Le terrorisme résiduel fait encore parler de lui. Cinq terroristes ont été arrêtés à Batna par des détachements de l’ANP en coordination avec la Gendarmerie nationale et qui, selon les éléments de l’enquête des services de sécurité, planifiaient des attentats à l’explosif « contre les manifestants pacifiques à travers les différentes régions du pays ».
Une virée sur le site du MDN dénote, rien que pour l’année 2019, une foison de communiqués – entre activités du chef d’état-major, arrestations de narco-trafiquants et de contrebandiers en tous genres – ayant trait au terrorisme et aux questions relevant de la sécurité des frontières. Mais c’est la seconde fois, en moins de 3 mois que ces actions anti-terroristes mentionnent explicitement une menace contre le Hirak. En effet, un communiqué du MDN daté du 27 mars 2019 fait mention de l’arrestation d’un groupe de trois terroristes à Oran qui
« préparaient des attentats terroristes durant les rassemblements électoraux (sic) ».
Ainsi donc, l’ANP protégeant le Hirak ce n’est pas que des paroles en l’air, ni une vue de l’esprit, mais bel et bien des actions concrètes sur le terrain. Mais aux yeux de l’opinion, quelle réception fait-elle de ces informations ? Tout particulièrement depuis ces dernières semaines où le discours du vice-ministre de la Défense et chef d’état-major est considéré par le Hirak comme ambigue et laisse planer bien des doutes sur la notion même de protection du Hirak…

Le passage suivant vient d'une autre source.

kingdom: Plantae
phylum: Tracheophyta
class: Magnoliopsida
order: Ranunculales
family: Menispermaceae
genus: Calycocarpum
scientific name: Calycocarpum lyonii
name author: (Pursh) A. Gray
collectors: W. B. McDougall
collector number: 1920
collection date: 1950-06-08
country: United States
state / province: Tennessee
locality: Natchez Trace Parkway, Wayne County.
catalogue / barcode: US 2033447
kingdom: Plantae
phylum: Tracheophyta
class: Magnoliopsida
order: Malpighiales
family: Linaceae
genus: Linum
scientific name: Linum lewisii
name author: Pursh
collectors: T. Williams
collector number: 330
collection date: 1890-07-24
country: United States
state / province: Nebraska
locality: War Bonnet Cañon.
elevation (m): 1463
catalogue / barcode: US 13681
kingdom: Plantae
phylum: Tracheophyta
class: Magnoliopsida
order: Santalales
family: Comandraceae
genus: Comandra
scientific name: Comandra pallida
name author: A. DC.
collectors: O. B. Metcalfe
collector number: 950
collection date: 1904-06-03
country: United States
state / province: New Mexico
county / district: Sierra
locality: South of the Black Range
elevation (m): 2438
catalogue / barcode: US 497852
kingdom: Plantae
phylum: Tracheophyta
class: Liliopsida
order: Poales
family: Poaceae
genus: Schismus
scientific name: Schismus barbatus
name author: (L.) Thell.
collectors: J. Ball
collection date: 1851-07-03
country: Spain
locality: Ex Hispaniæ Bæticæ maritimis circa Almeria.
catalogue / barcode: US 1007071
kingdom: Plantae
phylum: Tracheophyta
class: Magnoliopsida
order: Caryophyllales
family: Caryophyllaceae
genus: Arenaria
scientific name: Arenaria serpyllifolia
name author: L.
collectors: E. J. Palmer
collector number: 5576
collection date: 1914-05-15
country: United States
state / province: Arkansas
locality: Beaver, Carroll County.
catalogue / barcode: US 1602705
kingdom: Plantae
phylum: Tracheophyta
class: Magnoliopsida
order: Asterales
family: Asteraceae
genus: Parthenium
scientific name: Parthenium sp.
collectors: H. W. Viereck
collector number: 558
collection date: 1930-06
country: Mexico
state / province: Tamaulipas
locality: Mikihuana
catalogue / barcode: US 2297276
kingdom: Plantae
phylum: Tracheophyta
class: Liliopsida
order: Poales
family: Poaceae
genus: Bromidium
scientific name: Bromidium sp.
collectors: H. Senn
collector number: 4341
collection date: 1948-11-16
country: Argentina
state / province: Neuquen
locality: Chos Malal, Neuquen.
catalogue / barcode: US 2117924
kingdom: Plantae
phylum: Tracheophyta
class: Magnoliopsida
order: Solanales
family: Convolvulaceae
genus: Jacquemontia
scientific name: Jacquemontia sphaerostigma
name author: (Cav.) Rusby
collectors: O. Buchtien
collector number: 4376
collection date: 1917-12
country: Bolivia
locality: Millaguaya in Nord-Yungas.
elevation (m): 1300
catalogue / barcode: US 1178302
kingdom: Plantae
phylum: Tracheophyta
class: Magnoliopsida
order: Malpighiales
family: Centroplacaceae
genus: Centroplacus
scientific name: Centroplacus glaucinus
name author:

Il semble plus qu’évident qu’il y ait un sérieux problème de communication. Et de canaux de communication, quand, au lendemain du vendredi 12 avril, qui a vu le premier grand dérapage au sein du Hirak et des affrontements entre manifestants et forces de l’ordre qui se sont soldés par de nombreux blessés, un mort, le jeune Ramzi Yettou, dont la mort reste non élucidée à ce jour, et des dizaines de jeunes manifestants arrêtés, puis mis sous mandat de dépôt. Le plus surprenant dans cette histoire, c’est la profusion de communiqués, relatant l’arrestation d’éléments armés à l’intérieur du tunnel des facultés et d’éléments étrangers disposant d’un arsenal sophistiqué de communication et dont on n’a plus entendu parler… Plus près de nous, le dérapage des forces de l’ordre dans la gestion de la manifestation du 5 juillet, avec le matraquage en règle de manifestants à terre et sans défense. La protection du Hirak, ce jour-là était bien mince…
Chaque vendredi, les slogans scandés n’ont jamais « coupé » l’Armée algérienne de ses racines populaires, ni éloigné le peuple de ses enfants engagés au sein de l’ANP. La rupture étant avec un système qui tente de se regénérer en jouant à la fois sur les peurs, les faux-clivages, les identitarismes et les divisions au nom d’un nationalisme étriqué.